- TEXT EXCERPT
╭──
Thursday, April 23, 2009

Anti-Miscegenation Laws: A Precursor to Gay Marriage Bans?

So I was thinking about this map of the future of gay marriage, and wondering about what sort of precedents there might be in American social history for the sort of change involved in allowing gay couples to marry. And the best parallel to the legalization of gay marriage I can think of is the repeal of anti-miscegenation laws. Here's a map of the history of the repeal of anti-miscegenation laws.



There are obviously a ton of differences between the social acceptance of interracial marriages and the social acceptance of same-sex marriages. For one thing, the history of relations between races varies considerably between different regions of the country. But the basic shift in perceptions that undergird both expansions of social acceptance is pretty much the same: in both cases, the institution of marriage expands to include relationships that had once been seen as taboo. And the maps of the repeal of anti-miscegenation laws and the predicted failure of gay marriage bans (shown below) show a lot of correlation. In both cases, the socially progressive view takes hold first in the Northeast, and the South is the last holdout. In fact, every single state in the South continued to ban inter-racial marriage until the Supreme Court declared it unconstitutional in the case of Loving v. Virginia in 1967. It wouldn't surprise me terribly if a lot of Southern states continue to hold out against same-sex marriage until a comparable future Supreme Court decision.
╰──
- PROVIDED MATERIAL
╭──
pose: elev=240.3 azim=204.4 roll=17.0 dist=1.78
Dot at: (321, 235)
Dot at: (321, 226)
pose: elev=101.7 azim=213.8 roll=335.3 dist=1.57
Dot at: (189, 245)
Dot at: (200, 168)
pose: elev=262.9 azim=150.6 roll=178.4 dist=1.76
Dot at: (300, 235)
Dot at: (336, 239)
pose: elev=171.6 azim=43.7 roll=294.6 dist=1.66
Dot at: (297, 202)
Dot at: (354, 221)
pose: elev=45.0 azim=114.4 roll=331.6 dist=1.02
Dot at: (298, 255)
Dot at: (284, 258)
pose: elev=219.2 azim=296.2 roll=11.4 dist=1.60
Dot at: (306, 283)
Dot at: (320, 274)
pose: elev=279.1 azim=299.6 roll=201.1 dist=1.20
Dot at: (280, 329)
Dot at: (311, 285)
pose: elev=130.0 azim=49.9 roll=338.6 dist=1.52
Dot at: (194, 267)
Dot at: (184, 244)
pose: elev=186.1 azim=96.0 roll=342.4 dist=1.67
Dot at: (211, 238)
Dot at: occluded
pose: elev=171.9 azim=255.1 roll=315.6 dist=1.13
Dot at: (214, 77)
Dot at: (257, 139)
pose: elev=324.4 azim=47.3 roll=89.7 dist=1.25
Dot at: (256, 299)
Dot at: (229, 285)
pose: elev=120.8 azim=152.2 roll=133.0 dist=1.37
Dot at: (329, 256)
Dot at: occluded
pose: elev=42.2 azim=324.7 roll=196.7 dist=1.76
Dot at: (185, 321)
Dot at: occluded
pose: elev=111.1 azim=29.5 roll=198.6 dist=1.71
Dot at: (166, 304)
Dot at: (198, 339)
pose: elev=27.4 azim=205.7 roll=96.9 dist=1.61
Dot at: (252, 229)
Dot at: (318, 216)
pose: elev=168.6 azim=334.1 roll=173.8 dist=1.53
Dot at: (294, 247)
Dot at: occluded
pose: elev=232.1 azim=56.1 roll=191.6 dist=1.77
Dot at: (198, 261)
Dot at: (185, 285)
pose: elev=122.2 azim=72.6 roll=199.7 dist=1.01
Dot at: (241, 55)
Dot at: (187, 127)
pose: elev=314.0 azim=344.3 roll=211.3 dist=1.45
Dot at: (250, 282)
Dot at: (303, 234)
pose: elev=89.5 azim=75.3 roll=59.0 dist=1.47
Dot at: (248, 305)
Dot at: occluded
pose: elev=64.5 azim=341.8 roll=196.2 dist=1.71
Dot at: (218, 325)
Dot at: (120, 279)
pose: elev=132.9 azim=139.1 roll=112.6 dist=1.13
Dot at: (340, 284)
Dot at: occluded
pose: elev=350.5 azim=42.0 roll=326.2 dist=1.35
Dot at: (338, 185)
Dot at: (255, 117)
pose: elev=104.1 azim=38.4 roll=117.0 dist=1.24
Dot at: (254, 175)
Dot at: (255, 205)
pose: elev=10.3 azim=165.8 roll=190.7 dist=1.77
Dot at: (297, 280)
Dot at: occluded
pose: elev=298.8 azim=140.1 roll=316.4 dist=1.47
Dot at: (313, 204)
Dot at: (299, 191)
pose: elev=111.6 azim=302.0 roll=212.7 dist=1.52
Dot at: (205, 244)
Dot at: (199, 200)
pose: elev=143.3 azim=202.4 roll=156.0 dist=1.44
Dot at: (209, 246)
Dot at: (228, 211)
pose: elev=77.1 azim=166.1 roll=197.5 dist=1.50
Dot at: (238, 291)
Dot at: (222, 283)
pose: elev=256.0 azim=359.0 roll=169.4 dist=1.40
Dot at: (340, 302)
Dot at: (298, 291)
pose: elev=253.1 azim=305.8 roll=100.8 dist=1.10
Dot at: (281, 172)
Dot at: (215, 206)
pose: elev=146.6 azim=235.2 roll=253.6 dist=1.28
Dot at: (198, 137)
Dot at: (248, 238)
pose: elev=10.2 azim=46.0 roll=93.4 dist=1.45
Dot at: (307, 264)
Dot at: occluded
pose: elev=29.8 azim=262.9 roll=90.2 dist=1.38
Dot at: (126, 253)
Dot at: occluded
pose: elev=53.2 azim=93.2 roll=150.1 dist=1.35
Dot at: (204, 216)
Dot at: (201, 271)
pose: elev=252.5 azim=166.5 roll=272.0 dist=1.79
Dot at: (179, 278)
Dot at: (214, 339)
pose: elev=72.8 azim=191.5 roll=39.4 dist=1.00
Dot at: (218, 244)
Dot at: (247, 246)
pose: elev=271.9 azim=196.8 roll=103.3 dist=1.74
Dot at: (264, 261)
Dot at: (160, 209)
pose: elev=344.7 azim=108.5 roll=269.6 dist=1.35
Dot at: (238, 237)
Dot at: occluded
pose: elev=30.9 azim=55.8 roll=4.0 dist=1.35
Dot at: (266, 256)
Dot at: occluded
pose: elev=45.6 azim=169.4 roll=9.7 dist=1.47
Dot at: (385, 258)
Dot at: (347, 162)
╰──
- TASK LIST
1. Condense the paragraph of the blog post that begins "There are obviously a ton of differences" into a shorter version that keeps its main facts.
2. Return, word for word, the portion of the blog post between "Anti-Miscegenation Laws: A" and "of the repeal of anti-miscegenation laws.", inclusive.
The items placed after the blog post come from a separate source.

- RESPONSES BY TASK
1. Interracial and same-sex marriage differ in many ways; for instance, race relations vary widely across regions of the country. Yet both involve the same basic shift: marriage expanding to include relationships once considered taboo. The map of anti-miscegenation law repeals and the map of predicted failures of gay marriage bans correlate closely. In both, the progressive view takes hold first in the Northeast, with the South as the last holdout. Every Southern state kept its ban on interracial marriage until the Supreme Court ruled such bans unconstitutional in Loving v. Virginia in 1967, and many Southern states may likewise resist same-sex marriage until a comparable future Supreme Court decision.

2.
Anti-Miscegenation Laws: A Precursor to Gay Marriage Bans?

So I was thinking about this map of the future of gay marriage, and wondering about what sort of precedents there might be in American social history for the sort of change involved in allowing gay couples to marry. And the best parallel to the legalization of gay marriage I can think of is the repeal of anti-miscegenation laws. Here's a map of the history of the repeal of anti-miscegenation laws.